Siamo a The Hague, L’Aia, classico paesaggio nordico bagnato dal mare del nord sulla costa meridionale dei Paesi Bassi. Da queste parti un certo pescato giornaliero si differenzia dal nostro, la salsedine mediterranea racchiude sapori piuttosto diversi. Al polpo nostrano e alla spigola macchiata si sostituiscono la sogliola limanda e il branzino. Allo stesso modo, al Rewire Festival, giunto alla nona edizione, si assaporano gusti particolari, quelli contaminati con le forme più astratte e vario pinte della musica elettronica dove un certo tipo di installazioni e live set, tra classiche rappresentazioni acustiche e derive acid-jazz, rimangono la vera spina dorsale della manifestazione.
Un assaggio del festival è visibile nel aftermovie della passata edizione.
Anche quest’anno, dal 29 al 31 marzo, il parterre sarà piuttosto accattivante, facile infatti incappare su Lauren Halo – preziosa la sua Boiler Room di qualche anno fa: dosi di distorsioni mescolate ad una certa down-beat sono assicurate. Kelly Moran con un curriculum pieno di collaborazioni vedi Oneohtrix Point Never e Margaret Long Time appena uscita su Warp Records con il suo EP “Ultraviolet” è un inno a sonorità acustiche, pianoforte per l’appunto, arricchite da bassi profondi ed intensi derivanti da una perfetta sincronia elettronica. Mohammad Reza Mortazavi, virtuoso percussionista iraniano, si esibirà dapprima in solitaria e poi in coppia con il tedesco Burnt Friedman, dove tutta la performance prende una piega piuttosto dub, slow-techno con variazioni che strizzano l’occhio alla world music.
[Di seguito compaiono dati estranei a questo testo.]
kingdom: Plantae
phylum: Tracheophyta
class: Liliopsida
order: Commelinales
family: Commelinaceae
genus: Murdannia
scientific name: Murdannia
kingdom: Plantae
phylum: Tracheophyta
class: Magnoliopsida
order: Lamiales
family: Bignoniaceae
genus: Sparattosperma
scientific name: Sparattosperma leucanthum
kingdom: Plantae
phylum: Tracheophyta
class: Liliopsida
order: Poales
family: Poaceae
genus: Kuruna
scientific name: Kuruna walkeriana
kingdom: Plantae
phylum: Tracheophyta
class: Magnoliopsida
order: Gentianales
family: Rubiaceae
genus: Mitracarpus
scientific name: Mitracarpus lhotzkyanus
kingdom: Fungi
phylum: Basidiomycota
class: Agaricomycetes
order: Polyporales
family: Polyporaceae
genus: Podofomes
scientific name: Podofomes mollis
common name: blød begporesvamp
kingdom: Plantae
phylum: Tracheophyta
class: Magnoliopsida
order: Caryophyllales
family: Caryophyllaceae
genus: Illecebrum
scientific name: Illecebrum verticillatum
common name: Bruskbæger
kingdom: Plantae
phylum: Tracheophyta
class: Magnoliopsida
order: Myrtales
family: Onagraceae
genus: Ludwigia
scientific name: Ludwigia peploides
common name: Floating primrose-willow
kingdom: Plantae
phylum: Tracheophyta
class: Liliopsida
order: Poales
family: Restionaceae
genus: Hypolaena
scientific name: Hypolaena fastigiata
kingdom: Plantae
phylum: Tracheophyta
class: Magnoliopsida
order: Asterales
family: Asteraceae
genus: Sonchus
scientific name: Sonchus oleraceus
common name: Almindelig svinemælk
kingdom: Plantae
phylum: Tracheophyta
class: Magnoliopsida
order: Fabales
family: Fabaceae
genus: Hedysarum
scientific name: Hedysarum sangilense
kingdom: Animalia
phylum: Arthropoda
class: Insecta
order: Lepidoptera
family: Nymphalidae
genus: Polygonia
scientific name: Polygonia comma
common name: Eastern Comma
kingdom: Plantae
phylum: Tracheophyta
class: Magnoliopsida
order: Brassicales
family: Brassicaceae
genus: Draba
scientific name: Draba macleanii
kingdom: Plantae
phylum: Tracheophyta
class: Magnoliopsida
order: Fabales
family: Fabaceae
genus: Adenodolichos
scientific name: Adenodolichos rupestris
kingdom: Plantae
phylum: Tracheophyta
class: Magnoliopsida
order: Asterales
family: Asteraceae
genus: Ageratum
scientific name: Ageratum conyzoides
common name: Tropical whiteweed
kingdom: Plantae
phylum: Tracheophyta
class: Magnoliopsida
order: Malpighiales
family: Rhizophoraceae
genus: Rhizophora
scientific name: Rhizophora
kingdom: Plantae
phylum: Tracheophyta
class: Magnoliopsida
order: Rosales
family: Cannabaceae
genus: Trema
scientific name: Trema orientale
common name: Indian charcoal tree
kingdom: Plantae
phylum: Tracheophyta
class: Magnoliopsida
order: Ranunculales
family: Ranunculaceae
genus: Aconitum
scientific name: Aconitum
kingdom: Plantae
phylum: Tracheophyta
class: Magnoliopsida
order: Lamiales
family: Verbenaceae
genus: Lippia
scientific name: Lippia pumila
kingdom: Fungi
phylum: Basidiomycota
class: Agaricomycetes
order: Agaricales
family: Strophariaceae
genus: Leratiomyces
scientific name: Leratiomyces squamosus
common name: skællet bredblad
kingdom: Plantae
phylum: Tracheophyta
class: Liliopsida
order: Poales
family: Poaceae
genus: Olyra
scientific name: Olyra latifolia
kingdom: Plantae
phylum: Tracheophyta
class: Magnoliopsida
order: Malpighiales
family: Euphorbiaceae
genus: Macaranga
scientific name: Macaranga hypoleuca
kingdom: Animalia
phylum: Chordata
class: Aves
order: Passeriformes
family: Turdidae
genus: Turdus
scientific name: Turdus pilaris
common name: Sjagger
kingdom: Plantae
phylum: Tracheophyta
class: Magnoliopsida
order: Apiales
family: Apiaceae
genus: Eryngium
Il trio statunitense Low è pronto per diffondere le sue calde melodie intime in un ottimo arrangiamento al più quotato indie-rock il tutto condito con leggeri tocchi di synth ben assestati. Anche il Made in Italy sarà rappresentato ed a portare in alto la bandiera ci saranno Andrea Belfi e Valerio Tricoli, jam session elettronica tra batterie e modulari. Inoltre vale la pena segnalare Sinjin Hawke & Zora Jones insieme per un “audiovisual” live in cui elementi grime e distorsioni si uniscono egregiamente. Il soul dal canto suo prende forma si arrampica verso sentieri oscuri ed incontra YYves Tumor, anima black lo-fi. Se infine cercate il nome “mainstream” da cartello eccovi accontenti, Nicolas Jaar è servito. Questa volta però non il solito (preziosissimo) set bensì un live tutto da costruire: piano, sassofono e la sua dose di elettronica fina in compagnia di musicisti sul palco.